Synopsis The present work is devoted to analyzing the extent to which tax law is likely to be used and provide a significant contribution in the matter of the fight against corruption, through the use of taxes. Given the fact that this purpose is, in some way, unrelated to the traditionally ascribed purpose of this legal instrument, an analysis is made of the concept of tax, evolving to the concept of extrafiscal tax, as a modern instrument of economic and social intervention. The relevance of the use of this figure derives from the fact that taxes liable to be considered and used as relevant instruments in the financing and promotion of third generation fundamental rights. Such possibility is therefore analyzed from the perspective of the theme of extrafiscality, taking in consideration the teleological element of the tax.
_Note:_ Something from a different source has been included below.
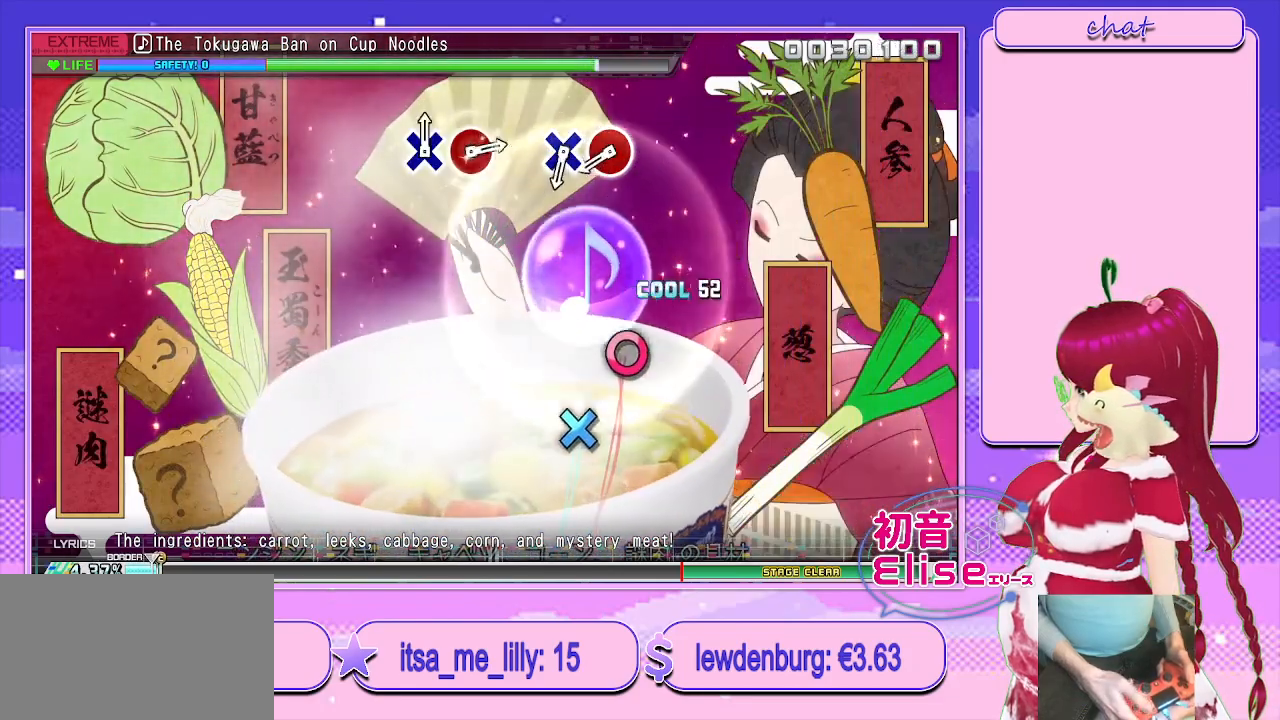
{"buttons": [], "left_stick": "center", "right_stick": "center", "events": [[133, "CIRCLE", "up"], [133, "TRIANGLE", "up"]]}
The necessity in the use of tax instruments in the struggle against corruption stems from the fact that all branches of the should be required to make their contribution to eliminate a phenomenon that is likely to undermine the institutions, the values of democracy, compromise ethical values and justice, and jeopardize sustainable development and the rule of law. The special vocation of tax law in this matter derives also from the fact that we are dealing with a phenomenon with a relevant dimension in economic and financial terms. In terms of comparative law, a reference is made concerning tax instruments in use in other countries such as Spain, France and the Unites States of America with a potential in the fight against corruption, as well as tax practices used in that context. The main purpose of this paper is to find way to effectively tax the economic benefits associated with the phenomenon of corruption, in order to make a contribution to its elimination. To that end, a proposal is made related to a definition of corruption for tax purposes. One of the relevant proposals made is related to the creation of a wealth tax, in addition to the submission of other proposals, notably on tax procedure.